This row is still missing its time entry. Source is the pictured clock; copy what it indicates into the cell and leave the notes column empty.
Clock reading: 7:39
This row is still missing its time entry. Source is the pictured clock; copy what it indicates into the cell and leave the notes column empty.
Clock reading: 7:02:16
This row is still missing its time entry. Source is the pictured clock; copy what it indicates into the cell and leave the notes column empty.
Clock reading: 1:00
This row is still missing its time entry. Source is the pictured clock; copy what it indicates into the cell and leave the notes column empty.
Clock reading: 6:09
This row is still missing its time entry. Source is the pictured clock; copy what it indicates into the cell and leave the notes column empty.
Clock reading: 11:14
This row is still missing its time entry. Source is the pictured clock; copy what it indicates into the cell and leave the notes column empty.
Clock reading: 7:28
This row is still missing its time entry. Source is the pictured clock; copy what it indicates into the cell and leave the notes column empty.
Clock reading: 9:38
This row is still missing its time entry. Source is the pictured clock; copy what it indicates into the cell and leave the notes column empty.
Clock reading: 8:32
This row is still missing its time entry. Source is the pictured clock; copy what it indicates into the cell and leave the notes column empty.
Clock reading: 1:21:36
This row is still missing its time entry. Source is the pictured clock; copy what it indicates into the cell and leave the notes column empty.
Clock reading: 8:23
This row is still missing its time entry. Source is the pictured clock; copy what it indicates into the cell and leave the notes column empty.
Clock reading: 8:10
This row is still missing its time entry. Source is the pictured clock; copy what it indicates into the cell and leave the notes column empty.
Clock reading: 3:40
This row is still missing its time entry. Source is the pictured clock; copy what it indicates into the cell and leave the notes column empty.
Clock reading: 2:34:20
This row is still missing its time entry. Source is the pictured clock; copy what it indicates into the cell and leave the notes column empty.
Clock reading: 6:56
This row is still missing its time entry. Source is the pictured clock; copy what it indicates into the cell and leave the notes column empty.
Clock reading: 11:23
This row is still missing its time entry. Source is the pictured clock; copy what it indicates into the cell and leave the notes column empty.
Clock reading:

Instruction:
Can you reproduce every entry above word for word, without changing anything?

Correct answer:
This row is still missing its time entry. Source is the pictured clock; copy what it indicates into the cell and leave the notes column empty.
Clock reading: 7:39
This row is still missing its time entry. Source is the pictured clock; copy what it indicates into the cell and leave the notes column empty.
Clock reading: 7:02:16
This row is still missing its time entry. Source is the pictured clock; copy what it indicates into the cell and leave the notes column empty.
Clock reading: 1:00
This row is still missing its time entry. Source is the pictured clock; copy what it indicates into the cell and leave the notes column empty.
Clock reading: 6:09
This row is still missing its time entry. Source is the pictured clock; copy what it indicates into the cell and leave the notes column empty.
Clock reading: 11:14
This row is still missing its time entry. Source is the pictured clock; copy what it indicates into the cell and leave the notes column empty.
Clock reading: 7:28
This row is still missing its time entry. Source is the pictured clock; copy what it indicates into the cell and leave the notes column empty.
Clock reading: 9:38
This row is still missing its time entry. Source is the pictured clock; copy what it indicates into the cell and leave the notes column empty.
Clock reading: 8:32
This row is still missing its time entry. Source is the pictured clock; copy what it indicates into the cell and leave the notes column empty.
Clock reading: 1:21:36
This row is still missing its time entry. Source is the pictured clock; copy what it indicates into the cell and leave the notes column empty.
Clock reading: 8:23
This row is still missing its time entry. Source is the pictured clock; copy what it indicates into the cell and leave the notes column empty.
Clock reading: 8:10
This row is still missing its time entry. Source is the pictured clock; copy what it indicates into the cell and leave the notes column empty.
Clock reading: 3:40
This row is still missing its time entry. Source is the pictured clock; copy what it indicates into the cell and leave the notes column empty.
Clock reading: 2:34:20
This row is still missing its time entry. Source is the pictured clock; copy what it indicates into the cell and leave the notes column empty.
Clock reading: 6:56
This row is still missing its time entry. Source is the pictured clock; copy what it indicates into the cell and leave the notes column empty.
Clock reading: 11:23
This row is still missing its time entry. Source is the pictured clock; copy what it indicates into the cell and leave the notes column empty.
Clock reading:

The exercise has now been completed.